The background of the TCC driver

It’s a Microsoft OS thing! In Windows XP and earlier Microsoft OSs used the XPDM driver model but later moved with win 8.x to the WDDM model. The Microsoft OS model doesn’t allow XPDM (or similar) and the WDDM drivers to co-exist; this is an issue that pops up for most virtualization vendors (e.g. causing unexpected yellow bangs for Citrix XenServer). Windows was never really designed for HPC and heavy CUDA workloads where the drivers could be tied up by applications doing large amounts of compute without graphical output. When virtualized the windows OSs and WDDM driver expects a handshake and without it assumes that the driver has crashed and restarts it (not what you want a few seconds into a heavy compute workload).

For users wishing to use cards for HPC with windows 7 we used to suggest that they use the older XPDM but divert it to the on-board VGA/matrix card. The WDDM model however overrode this and prevented the user from this workaround. So NVIDIA introduced a TCC driver, because the WDDM can’t co-exist with other drivers this prevents the loading of the problematic WDDM driver. The WDDM driver is designed for graphics though so if you are using NVIDIA cards for virtualized graphics it is what you should be using.

The TCC is designed for a very small niche of users with very bespoke HPC applications. Also, in TCC mode, the cards do not drive any display, there’s no WDDM support and so you need an additional adaptor to drive the display (whether that be a virtual adaptor, or another physical GPU).

Conclusions

Really if you are looking to virtualize graphics – please stick with recommended supported configurations for graphics, use drivers designed for graphics and benchmarks that reflect graphical workloads (I maintain a list of links – here; Ron Grass’s Benchmark list a good start)…. Otherwise it’s a bit like reviewing sparkly high-heels for fitness for puddle-jumping in a farmyard when you already have a pair of wellington boots! If on the other hand you are a ballroom dancer you might want to choose accordingly!

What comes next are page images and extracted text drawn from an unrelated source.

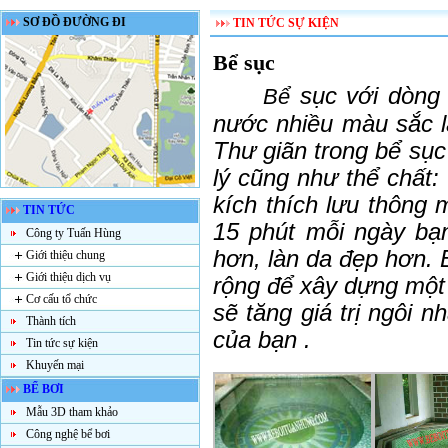
SƠ ĐỒ ĐƯỜNG ĐI
TIN TỨC SỰ KIỆN
Bể sục
sục
với dòng
Bể
nước nhiều màu sắc 
Thư giãn trong bể sụ
lý
cũng như
thể chất
:
kích thích lưu thông
m
TIN TỨC
15 phút mỗi ngày bạ
Công ty Tuấn Hùng
hơn, làn da đẹp hơn.
Giới thiệu chung
Giới thiệu dịch vụ
rộng để xây dựng một
Cơ cấu tổ chức
sẽ tăng giá trị ngôi 
Thành tích
của bạn
.
Tin tức sự kiện
Khuyến mại
BỂ BƠI
Mẫu 3D tham khảo
Công nghệ bể bơi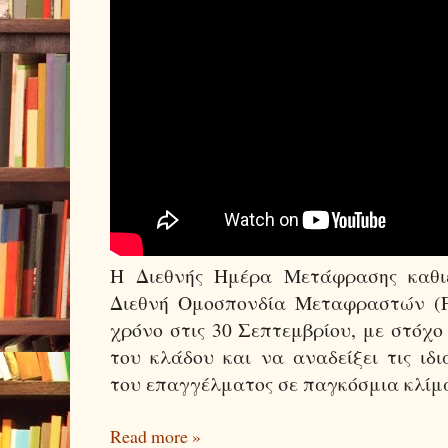
Η Διεθνής Ημέρα Μετάφρασης καθι
Διεθνή Ομοσπονδία Μεταφραστών (FI
χρόνο στις 30 Σεπτεμβρίου, με στόχ
του κλάδου και να αναδείξει τις ιδι
του επαγγέλματος σε παγκόσμια κλί
Read more »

Back at Citrix I ended up maintaining a support article (CTX202160 –“HDX Benchmarking: Known incompatibilities and caveats with third-party benchmarks”) as a number of benchmarks have quirks when virtualized – it took me and the user who started all this quite a bit of time to delve into the specifics of this and I am rather minded that we should have a similar support article at NVIDIA…. One for my long to do list….

This isn’t a subject I knew much on and am learning, this blog is kind of what I’ve learned or understand so far…. so shout if there are gaps, weirdness etc! You can write what I know about HPC benchmarking on a postage stamp!